Shotguns have relatively low pressures - say, oh, 14,000 PSI to 17,000 PSI. Black powder shotguns need even less.

Pistol/revolver rounds might reach up into the mid-30K to 40K region (for the biggest Linebaugh or Freedom Arms type rounds). 25 to 30K for most centerfire pistol rounds is a good number.

Rifle rounds can be anywhere from the mid-40K region up to over 60K PSI, “maximum average pressure,” aka “MAP” to firearms testers and proof houses. Near 70K PSI in a rifle, you start blowing out primers and case heads start to come loose.

OK, so what does this mean?

It means that many steels will actually suffice to hold in those pressures. The steel used in the receivers of the Springfield ‘03, Garand and M14/M1A aren’t what we currently consider especially high-strength steels. If you want a representative AISI number, go look at the specs for 8620, which was the steel of choice for the Garand and M14. The ‘03 was similar strength, different steel.

Barrel steels were “ordnance steel,” which spoke more of the quality than the yield strength. Today, most “chrome moly” steel barrels are 4140 steel, “gun barrel quality,” which is the highest quality of that particular alloy. Basically, you don’t want inclusions and pockets in the steel. Stainless barrels are typically made from 416 stainless - but mostly because 416 machines nicely, not because it is especially corrosion resistant or high strength.

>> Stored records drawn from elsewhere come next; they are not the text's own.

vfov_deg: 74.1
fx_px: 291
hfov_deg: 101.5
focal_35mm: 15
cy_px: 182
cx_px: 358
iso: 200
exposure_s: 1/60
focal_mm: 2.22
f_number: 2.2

4140 alloy is pretty common stuff. If I had to pick only one steel in a survival situation, I think 4140 would be high on my list of “good stuff to have.” You can harden it, you can work it annealed or quenched & tempered back, you get good machineability, good welding properties... there’s a reason why it is so popular in so many applications.

Springs: Springs are typically made from much higher carbon steel than anything else on a gun. Whereas the barrels are made from 4140 (which is 0.40% carbon), spring stock is typically 0.70 to 0.95% carbon - much higher. Typical spring AISI numbers are 1070 or 1095 - plain carbon steels with high carbon contents. This isn’t complicated steel to come by, but the heat treating of a spring is the issue here. You have to heat it to about 1450+ F, then quench in oil, then re-heat to about 650F to temper it. Putting it into a pot of molten lead works, or a bath of molten saltpeter works well too - and blues the spring at the same time.

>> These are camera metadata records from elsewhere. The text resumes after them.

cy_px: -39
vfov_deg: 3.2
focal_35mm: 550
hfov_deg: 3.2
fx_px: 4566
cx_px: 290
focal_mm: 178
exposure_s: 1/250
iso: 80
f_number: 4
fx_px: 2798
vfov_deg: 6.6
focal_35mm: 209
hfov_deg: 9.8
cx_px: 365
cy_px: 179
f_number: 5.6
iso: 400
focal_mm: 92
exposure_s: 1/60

None of these are especially “high strength” as modern material science looks at it. To see what I mean, compare the yield strength of 4340 steel to 4140, and you’ll see a modern “high strength” steel.

Pins and screws: Screws are machined out of “screw stock,” which is relatively weak steel that machines really nicely - like 1215 or 12L14. Pins will be harder stuff - the 1070 above would work, altho a tool steel might be a better option.

The point being: None of the steels in a modern firearm need to be what we call “high strength” - they’re good, don’t get me wrong. But that’s all they are: good. They’re not some wonder steel.

And... if push came to shove and you had to go back to black powder, you can make firearms out of malleable iron - not steel. The first gen Colt SAA’s, some of the Winchester rifles, etc were made of malleable iron - which is why color case hardening was so popular back then. It was the only way to keep the malleable iron from denting and scratching...

Looking at the alloys being used by the laser sintering and the print-n-bake printing outfits, it appears that they have the steels necessary for the action/receiver and barrel already in use in 3D metal printing. This doesn’t surprise me, because MIM gun parts are working just fine and are probably made from the same types of powdered steels.

I have no doubt that they’ll be able to make an entire gun on a 3D printer in the near future. It’s coming - as soon as some gun nut with the appropriate background gets near one of these half-megabuck machines for a weekend, it’ll get done.